[Saved data entries]
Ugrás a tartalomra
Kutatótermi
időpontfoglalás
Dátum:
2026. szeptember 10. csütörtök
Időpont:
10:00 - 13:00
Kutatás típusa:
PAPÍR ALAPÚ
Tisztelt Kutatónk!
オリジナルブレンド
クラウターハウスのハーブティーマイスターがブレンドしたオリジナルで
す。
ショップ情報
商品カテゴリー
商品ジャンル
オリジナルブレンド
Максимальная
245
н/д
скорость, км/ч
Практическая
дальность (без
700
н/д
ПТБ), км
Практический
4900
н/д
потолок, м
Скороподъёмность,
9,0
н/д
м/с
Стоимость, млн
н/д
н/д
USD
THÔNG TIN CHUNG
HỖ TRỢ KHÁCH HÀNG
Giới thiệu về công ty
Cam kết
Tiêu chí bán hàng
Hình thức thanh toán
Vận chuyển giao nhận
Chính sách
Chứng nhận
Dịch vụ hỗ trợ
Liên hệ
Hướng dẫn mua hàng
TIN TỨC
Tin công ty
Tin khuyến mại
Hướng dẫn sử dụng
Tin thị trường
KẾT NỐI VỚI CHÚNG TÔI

- [WHAT THE TASK ASKS] Output every line of the material above, unchanged and in its original order.

- [ANSWER SPACE]
Ugrás a tartalomra
Kutatótermi
időpontfoglalás
Dátum:
2026. szeptember 10. csütörtök
Időpont:
10:00 - 13:00
Kutatás típusa:
PAPÍR ALAPÚ
Tisztelt Kutatónk!
オリジナルブレンド
クラウターハウスのハーブティーマイスターがブレンドしたオリジナルで
す。
ショップ情報
商品カテゴリー
商品ジャンル
オリジナルブレンド
Максимальная
245
н/д
скорость, км/ч
Практическая
дальность (без
700
н/д
ПТБ), км
Практический
4900
н/д
потолок, м
Скороподъёмность,
9,0
н/д
м/с
Стоимость, млн
н/д
н/д
USD
THÔNG TIN CHUNG
HỖ TRỢ KHÁCH HÀNG
Giới thiệu về công ty
Cam kết
Tiêu chí bán hàng
Hình thức thanh toán
Vận chuyển giao nhận
Chính sách
Chứng nhận
Dịch vụ hỗ trợ
Liên hệ
Hướng dẫn mua hàng
TIN TỨC
Tin công ty
Tin khuyến mại
Hướng dẫn sử dụng
Tin thị trường
KẾT NỐI VỚI CHÚNG TÔI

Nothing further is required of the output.